Gupta et al. [119] found that lncRNA in the HOX loci become deregulated during breast cancer progression. This study identified a distinct set of HOX lncRNA to be overexpressed in primary tumors and very frequently overexpressed in metastases. One such lncRNA, HOTAIR, was increased in primary tumors and metastases and its expression level in primary tumors was a predictor of eventual metastasis and death. Enforced expression of HOTAIR in epithelial cancer cells induced genome-wide re-targeting of Polycomb Repressive Complex 2 (PRC2) to an occupancy pattern more resembling embryonic fibroblasts, leading to altered histone H3 lysine 27 methylation, gene expression, and increased cancer invasiveness and metastasis in a manner dependent on PRC2. Conversely, loss of HOTAIR can inhibit cancer invasiveness, particularly in cells that possess excessive PRC2 activity [119, 120]. Chisholm et al. [121] provided evidence that expression levels of lncRNA in the HOX loci do tend to cluster with some clinicopathologic data, such that increased ncHoxA1 trends with proliferation rate, and ncHoxD4 trends with positive PR receptor status.

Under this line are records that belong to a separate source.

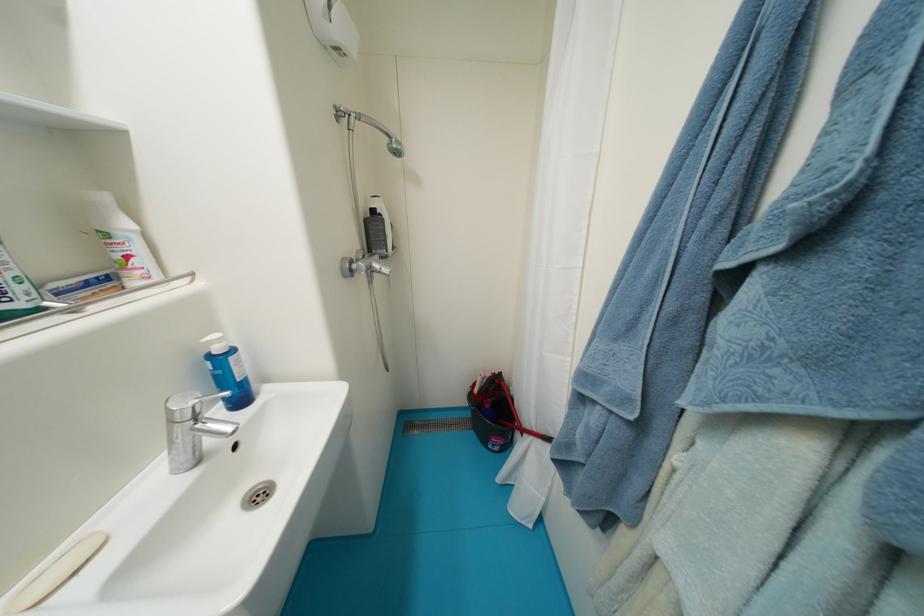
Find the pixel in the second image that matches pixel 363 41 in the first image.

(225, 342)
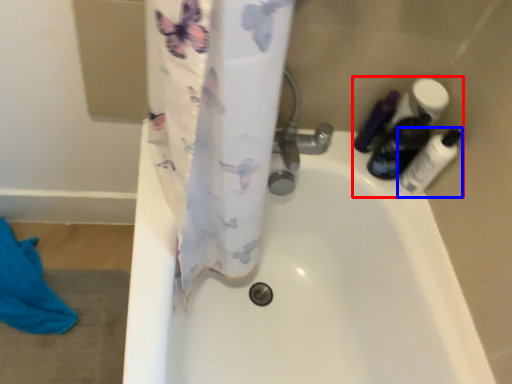
Question: Which point is closer to the camera, toiletry (highlighted by a red box) or toiletry (highlighted by a blue box)?

Choices:
 (A) toiletry
 (B) toiletry

Answer: (B)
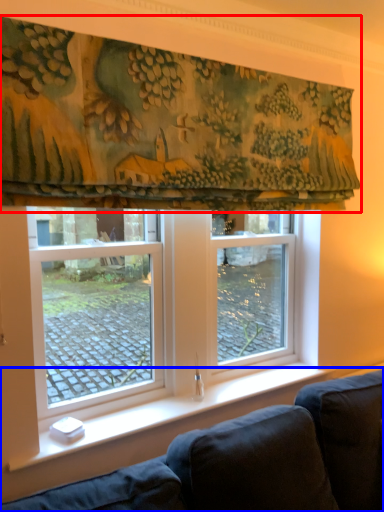
Question: Which point is further to the camera, curtain (highlighted by a red box) or studio couch (highlighted by a blue box)?

Choices:
 (A) curtain
 (B) studio couch

Answer: (B)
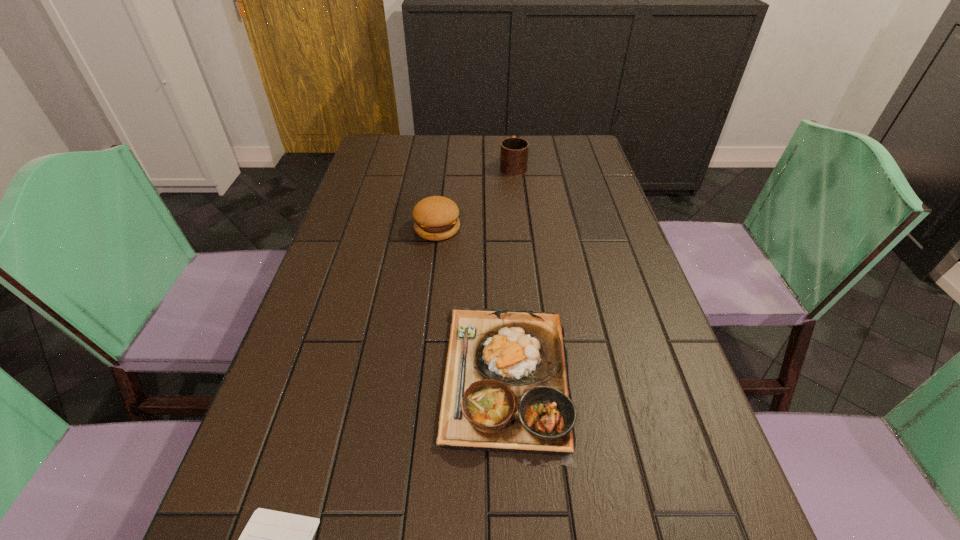
I want to click on mug, so click(x=514, y=151).

The height and width of the screenshot is (540, 960). I want to click on the third nearest object, so click(436, 218).

Where is `the second nearest object`? The height and width of the screenshot is (540, 960). the second nearest object is located at coordinates (506, 388).

This screenshot has height=540, width=960. Find the location of `the third tallest object`. the third tallest object is located at coordinates (506, 388).

Locate an element on the screen. The width and height of the screenshot is (960, 540). vacant space located 0.130m on the side of the mug with the handle is located at coordinates (510, 138).

At what (x,y) coordinates should I click in order to perform the action: click on free space located 0.100m on the side of the mug with the handle. Please return your answer as a coordinate pair (x, y). This screenshot has height=540, width=960. Looking at the image, I should click on (511, 142).

Identify the location of free space located on the right of the hamburger. The image size is (960, 540). (509, 228).

Find the location of a particular element. This screenshot has height=540, width=960. vacant region located on the back of the second nearest object is located at coordinates (500, 275).

Locate an element on the screen. The width and height of the screenshot is (960, 540). object present at the far edge is located at coordinates (514, 151).

In the image, there is a desktop. Identify the location of vacant space at the far edge. Image resolution: width=960 pixels, height=540 pixels. (448, 153).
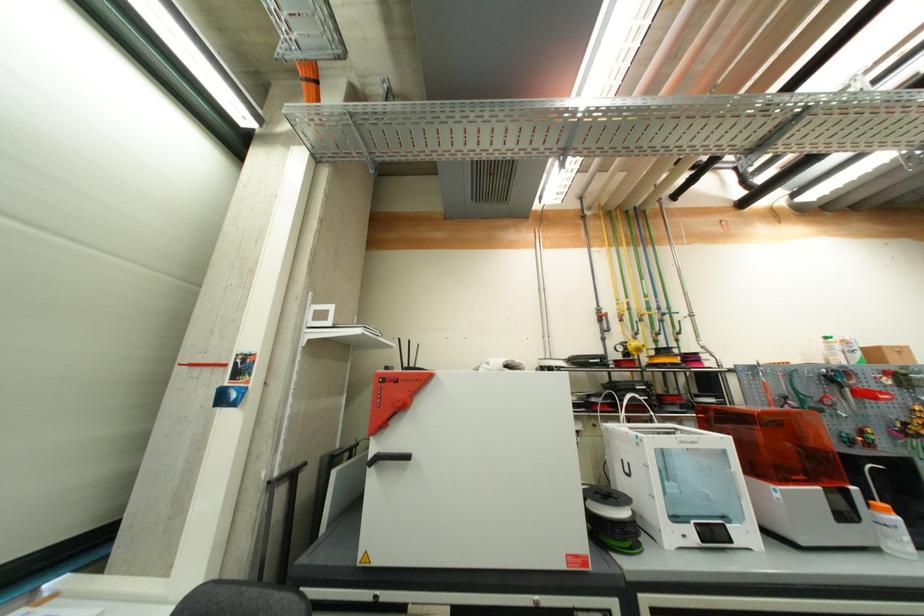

BC200 , also known as BCYRN1 (brain cytoplasmic RNA 1), is a 200 nucleotide long ncRNA selectively expressed in the nervous system and usually not detected in somatic cells other than neurons. It is, however, overexpressed in several solid cancers including breast cancer [122]. BC200 RNA is expressed at high levels in invasive breast carcinomas, but is barely detectable in normal tissue or in benign tumors [123]. Interestingly, in ductal carcinomas in situ (DCIS), significant BC200 expression is associated with high nuclear grade. This suggests that BC200 may be a useful marker for early detection of breast cancer and that the presence of BC200 RNA in early lesions might have utility as a prognostic indicator of tumor progression.

In conclusion, this overview clearly suggest that non coding RNAs have great potential to be used as biomarkers in breast cancer. Various applications (tumor profiling, risk of relapse, detection of early stage breast cancer) are possible but many aspects still need to be explored before these RNA molecules will be transferred from bench to bedside.